What is required:
Could you return each entry below exactly as written, minus any pictures?

%%

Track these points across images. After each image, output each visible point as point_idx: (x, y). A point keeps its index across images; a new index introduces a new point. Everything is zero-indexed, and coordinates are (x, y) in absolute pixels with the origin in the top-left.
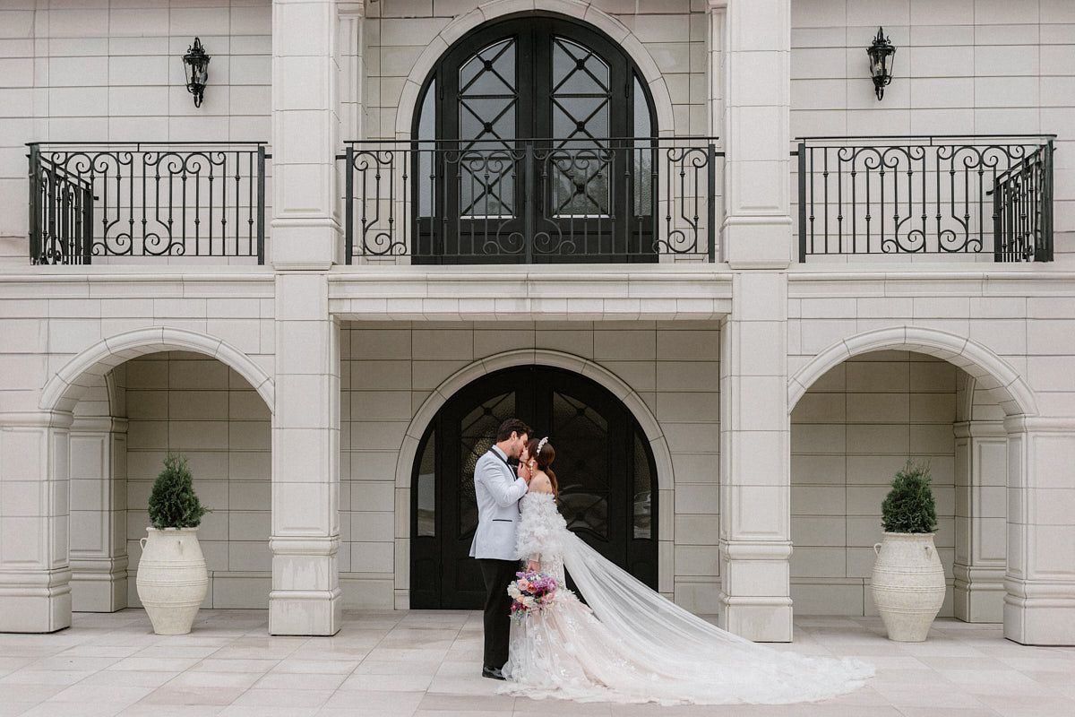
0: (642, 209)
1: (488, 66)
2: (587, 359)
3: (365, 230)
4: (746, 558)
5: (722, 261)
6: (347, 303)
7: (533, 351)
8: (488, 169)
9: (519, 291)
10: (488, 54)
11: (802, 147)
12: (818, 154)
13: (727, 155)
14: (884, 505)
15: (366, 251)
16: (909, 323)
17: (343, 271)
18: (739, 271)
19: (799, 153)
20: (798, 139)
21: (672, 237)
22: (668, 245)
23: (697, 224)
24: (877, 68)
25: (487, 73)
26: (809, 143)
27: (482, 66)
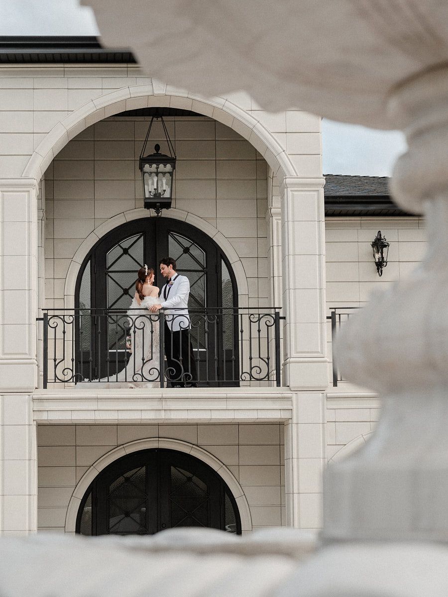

%%

Solution to the problem:
Track these points across images. After each image, output each visible point as point_idx: (x, y). A point keeps its index across images; a new index introduces a new point. Everything is zero-indexed, and coordinates are (x, y) in absolute pixels with the origin in the top-left.
0: (642, 209)
1: (488, 66)
2: (587, 359)
3: (365, 230)
4: (746, 558)
5: (722, 261)
6: (347, 303)
7: (533, 351)
8: (488, 169)
9: (519, 291)
10: (488, 54)
11: (802, 147)
12: (818, 154)
13: (727, 155)
14: (884, 505)
15: (366, 251)
16: (909, 323)
17: (343, 271)
18: (739, 271)
19: (799, 153)
20: (798, 139)
21: (672, 237)
22: (668, 245)
23: (697, 224)
24: (877, 68)
25: (487, 73)
26: (809, 143)
27: (482, 66)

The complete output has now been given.